1. The reviewer thinks that the novelty of this paper is not enough. The title of this paper is “Catastrophic Forgetting Meets Negative Transfer”. However, the part that deals with catastrophic forgetting only uses the previous methods, and the formula only extends the proposed BSS regularization to the previous methods. There are also no ablation studies to verify the effectiveness of the two parts, i.e., catastrophic forgetting part and negative transfer part. 2. Line 167 mentioned that “in the higher layers, only eigenvectors corresponding to relatively larger singular values produce small relative angles. So aligning all weight parameters indiscriminately to the initial pre-trained values is risky to negative transfer.” Then why not re-initialize all the high-level parameters and train again? Part of the transfer learning, i.e., “A Survey on Transfer Learning”, only transfer the parameters of lower layers. Are there any experiments to verify the pros and cons of this process? 3. The paper analyzes the influence of network parameters and feature output representation on negative transfer. Why use feature regularization instead of parameter regularization? Are there any experiments to verify? 4. The paper mainly solves the negative transfer phenomenon in fine-tuning. But the comparison methods are all about catastrophic forgetting, and there is no negative transfer method.
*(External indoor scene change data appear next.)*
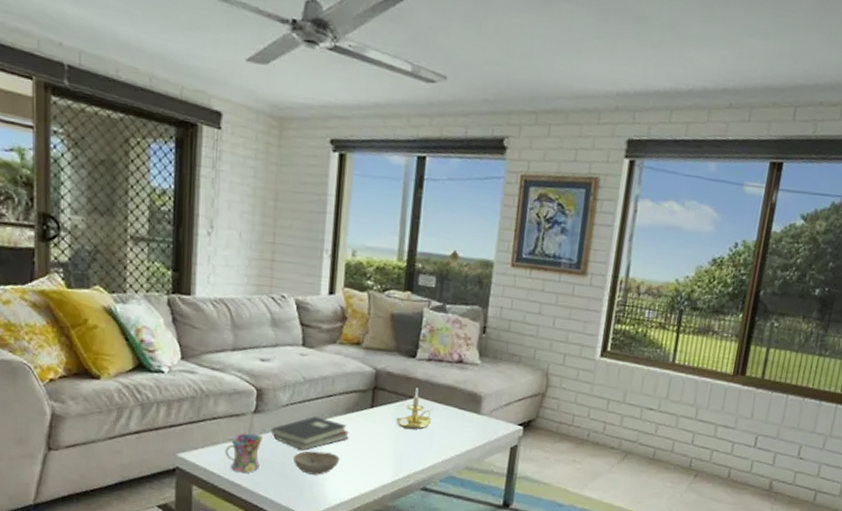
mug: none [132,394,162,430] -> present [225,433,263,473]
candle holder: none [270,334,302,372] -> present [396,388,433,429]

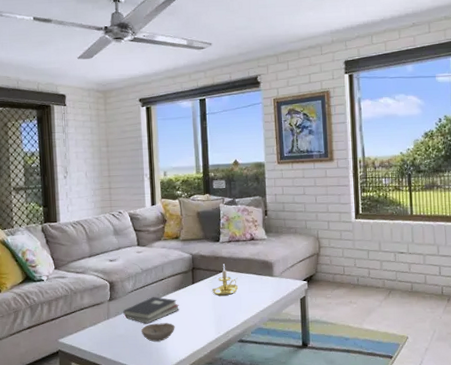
mug: present [225,433,263,473] -> none [92,316,118,347]

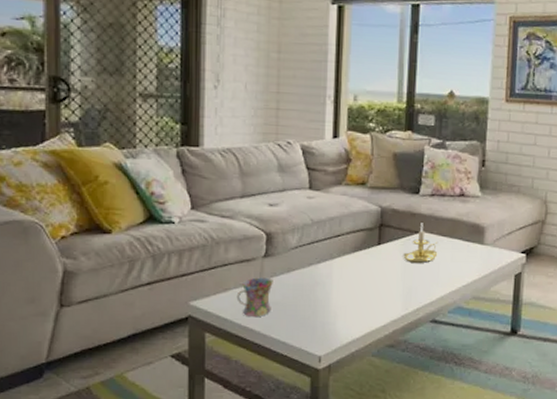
mug: none [92,316,118,347] -> present [236,277,273,317]
hardback book: present [123,297,179,324] -> none [282,257,358,291]
bowl: present [141,323,175,342] -> none [303,291,350,314]

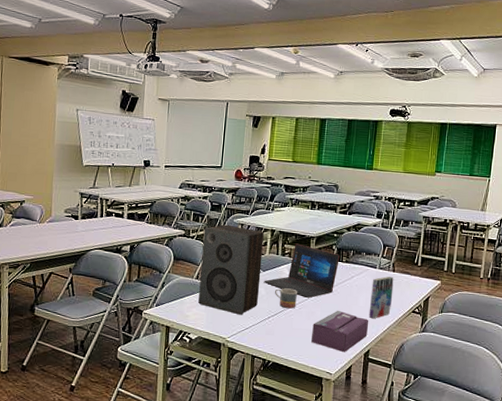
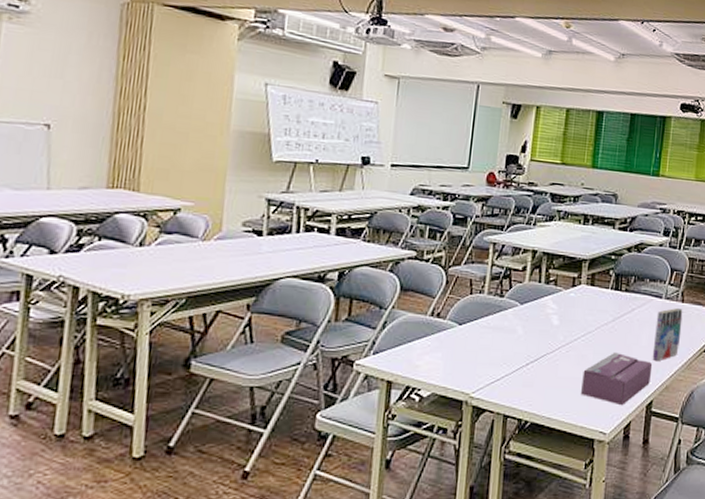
speaker: present [198,224,264,315] -> none [433,243,523,363]
laptop: present [264,243,341,298] -> none [521,268,619,337]
mug: present [275,288,297,309] -> none [535,325,564,352]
Why not compare with the state of the art negative transfer methods? “Characterizing and avoiding negative transfer” 2018; “Deep coral: Correlation alignment for deep domain adaptation” 2016 “Adapting visual category models to new domains” ECCV 2010 “Adversarial discriminative domain adaptation” CVPR 2017 5. Some statements in the paper are repeated, and the format of the reference is very confusing.